Landscape with Birds is recorded with enthusiastic warmth and immediacy. Dita Krenberga plays with fine imaginative sensitivity although there is too much mechanical noise from the keys. It is a long piece for solo flute but such is the variety and virtuosity of technique and poetic expression that Vasks holds and grips the attention. It is a work of considerable concentration.

The 1992 Fantasia - Landscapes of a burnt-out earth is for solo piano. It plays for about seventeen minutes across three movements. It is shot through with something close to disillusion; perhaps reflective of the hopes kindled by freedom from the Soviets but the frustrations of a new regime still falling short of national ideals. The music is characterised by angry impacts and an introspective reflection that does not impart comfort.
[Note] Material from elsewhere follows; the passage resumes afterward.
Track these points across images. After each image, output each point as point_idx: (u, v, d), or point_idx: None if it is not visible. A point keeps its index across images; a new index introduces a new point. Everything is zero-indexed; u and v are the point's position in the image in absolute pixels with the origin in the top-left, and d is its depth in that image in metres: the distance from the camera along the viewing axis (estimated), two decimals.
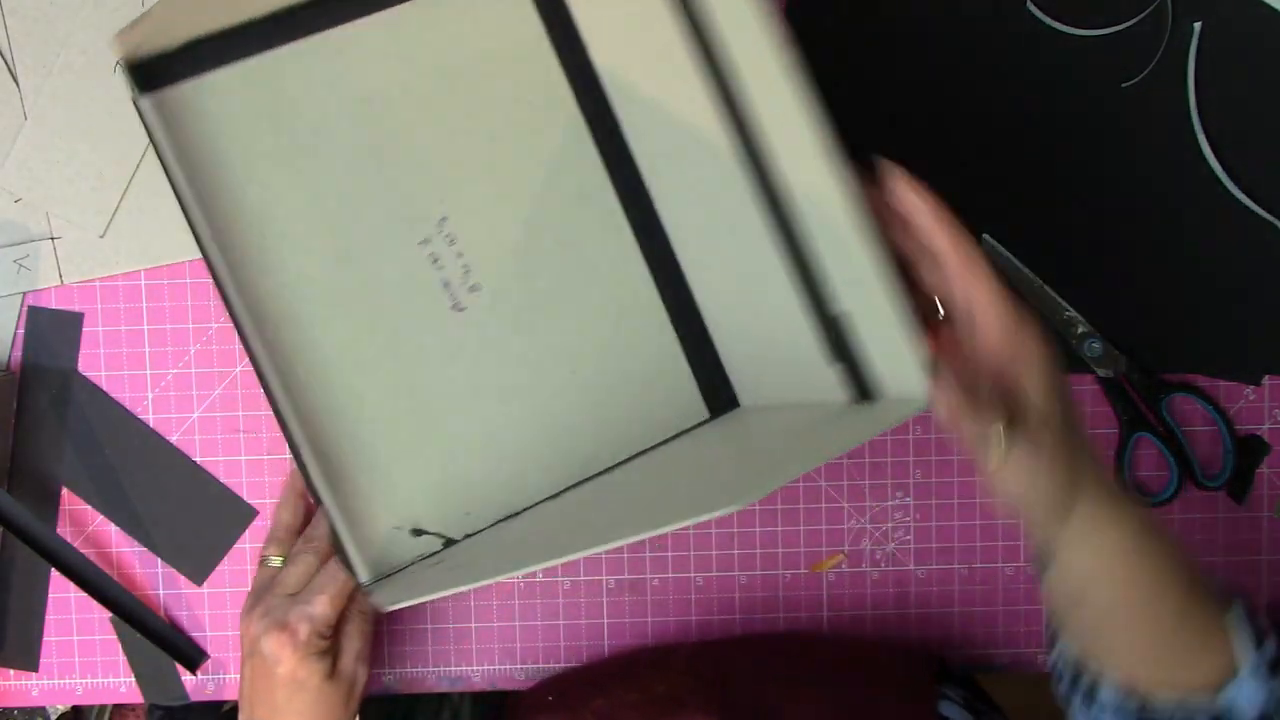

The eight movements of the Episodi e canto perpetuo piano trio are chilly and far from consolatory, The work was written in homage to Messiaen but the aggressive music is closer to late Shostakovich than to the French composer. This is music of serious, not to say tragic, inclination and gall. It meets relief and poetry in the violent bells and joyful song of the finale.

Music For A Deceased Friend was written in memory of the bassoonist Jana Barinska who died tragically. It is tentative and exploratory with more roles for birdsong who provide a confidence which soon leaches away. The instrumentation is for wind quintet.

The laconically titled Book is from 1978. It is a full-on rhapsodic ballad in two movements. The first is a coarse and violent fortissimo. The following pianissimo has the instrument high in its register seeming to disappear into stratospheric realms, stuttering yet smooth. Once again Vasks' spirituality emerges in the ‘still small voice’. There is a composer-specified vocalise from the cellist at 6.40.